Listed records below:

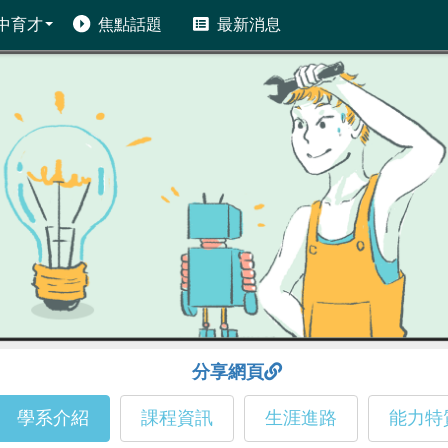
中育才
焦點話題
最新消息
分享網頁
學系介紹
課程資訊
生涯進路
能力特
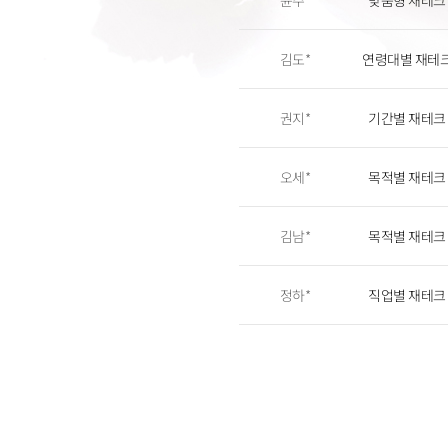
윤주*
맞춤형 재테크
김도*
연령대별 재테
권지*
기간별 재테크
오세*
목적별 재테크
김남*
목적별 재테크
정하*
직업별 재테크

End of Listed records.

Task to carry out —
Reproduce every line of text from all of the records above without changing a single character, and leave the pictures out of your answer.

Task answer —
中育才
焦點話題
最新消息
分享網頁
學系介紹
課程資訊
生涯進路
能力特
윤주*
맞춤형 재테크
김도*
연령대별 재테
권지*
기간별 재테크
오세*
목적별 재테크
김남*
목적별 재테크
정하*
직업별 재테크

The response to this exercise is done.